Irish President Michael D Higgins chimed in on the Eurozone debt crisis this week, criticizing the response of European leaders and the actions of the European Central Bank.
The Irish president condemned the failure of EU leaders to break the link between bank and sovereign debt.
“It would have been of immense benefit naturally to growth, employment creation and investment if the ... commitment of separating banking debt from sovereign debt had in fact been implemented,” Higgins told the Financial Times in an interview.
“It would give you the opportunity to breathe and create growth in the economy.”
There was a need for “radical economics” and a “radical rethink” of how EU leaders were handling the economic crisis, he said.
The President questioned Europe’s basic economic model.
“There is a real problem in what was assumed to be a single hegemonic model,” he said.

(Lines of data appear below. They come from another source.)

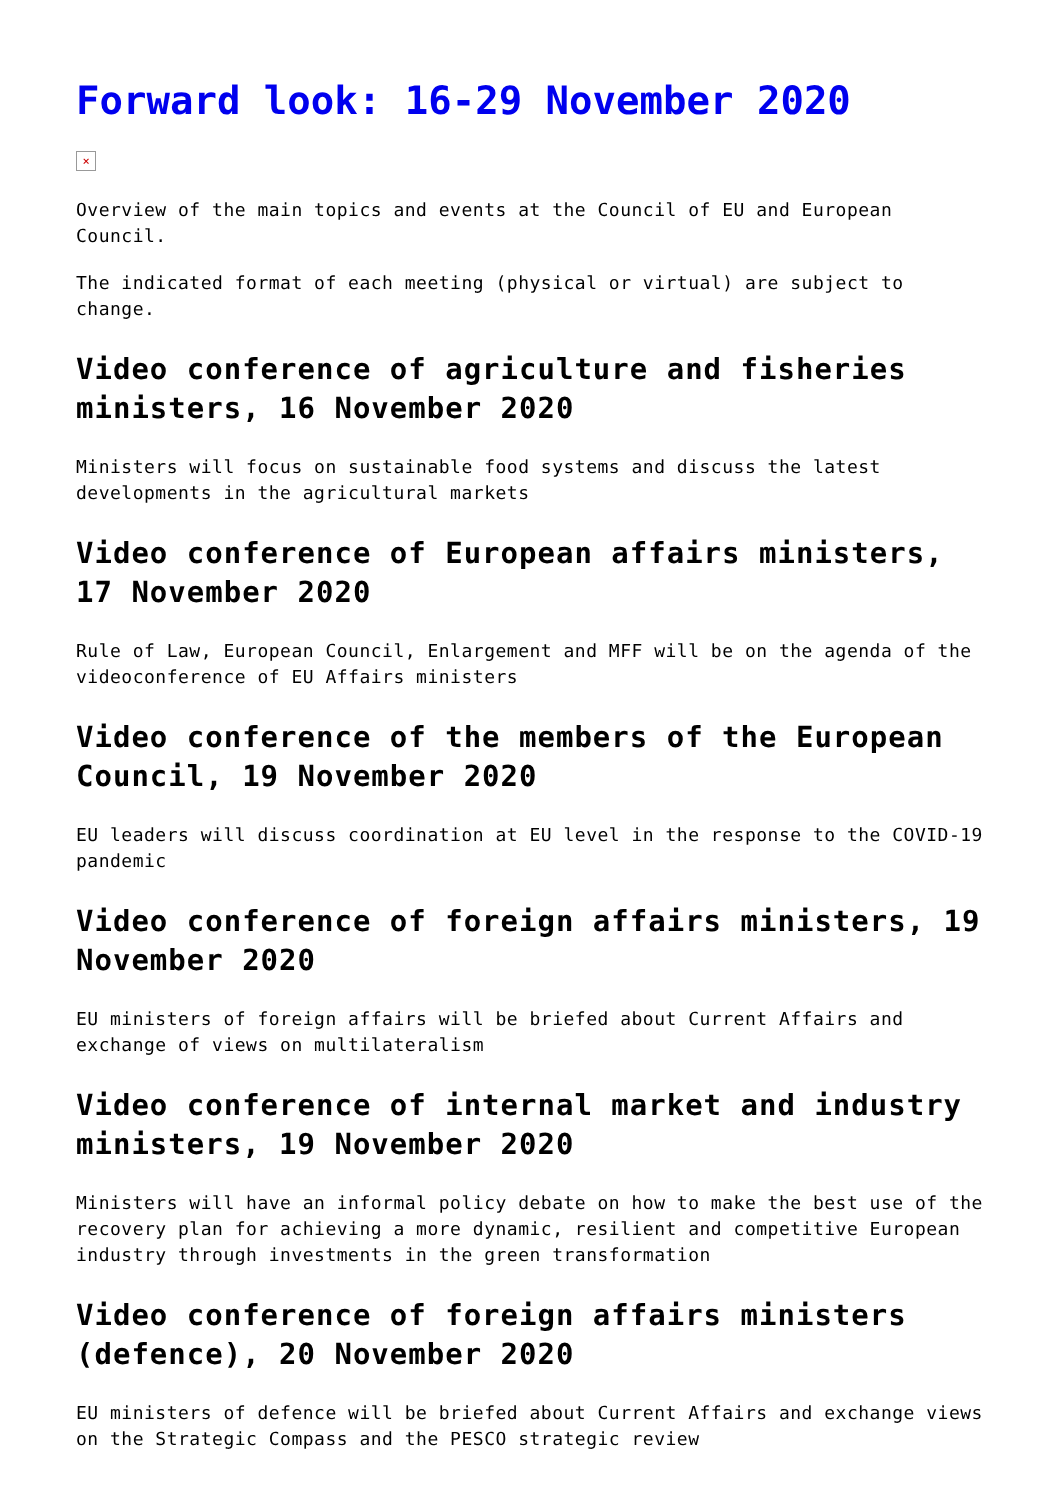Forward look: 16-29 November 2020
×
Overview of the main topics and events at the Council of EU and European Council.
The indicated format of each meeting (physical or virtual) are subject to change.
Video conference of agriculture and fisheries ministers, 16 November 2020
Ministers will focus on sustainable food systems and discuss the latest developments in the agricultural markets
Video conference of European affairs ministers, 17 November 2020
Rule of Law, European Council, Enlargement and MFF will be on the agenda of the videoconference of EU Affairs ministers
Video conference of the members of the European Council, 19 November 2020
EU leaders will discuss coordination at EU level in the response to the COVID-19 pandemic
Video conference of foreign affairs ministers, 19 November 2020
EU ministers of foreign affairs will be briefed about Current Affairs and exchange of views on multilateralism
Video conference of internal market and industry ministers, 19 November 2020
Ministers will have an informal policy debate on how to make the best use of the recovery plan for achieving a more dynamic, resilient and competitive European industry through investments in the green transformation
Video conference of foreign affairs ministers (defence), 20 November 2020
EU ministers of defence will be briefed about Current Affairs and exchange views on the Strategic Compass and the PESCO strategic review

“The unemployment profile in Greece is different from the unemployment profile in Ireland. You need a pluralism of approaches,” he told interviewer Jamie Smyth.
In the Financial Times interview he said that the EU faced not only an economic crisis, but a moral one – and remarked: “You are either a union or you are not.”
In response to his forthright remarks, Tanaiste Eamon Gilmore said the President's comments were “helpful” to the Government in the debate on the euro zone.
“The president has been both in his speech to the European Parliament, and indeed in his interview, has been very accurately reflecting the themes of the Irish presidency which is about stability, jobs and growth,” Gilmore told the Irish Times.
“As a Government we have made it very clear that the route to economic recovery is not only through budget adjustment, it’s also through growing the European economy and this has been a consistent view that the Irish Government has expressed from the very beginning of this crisis.”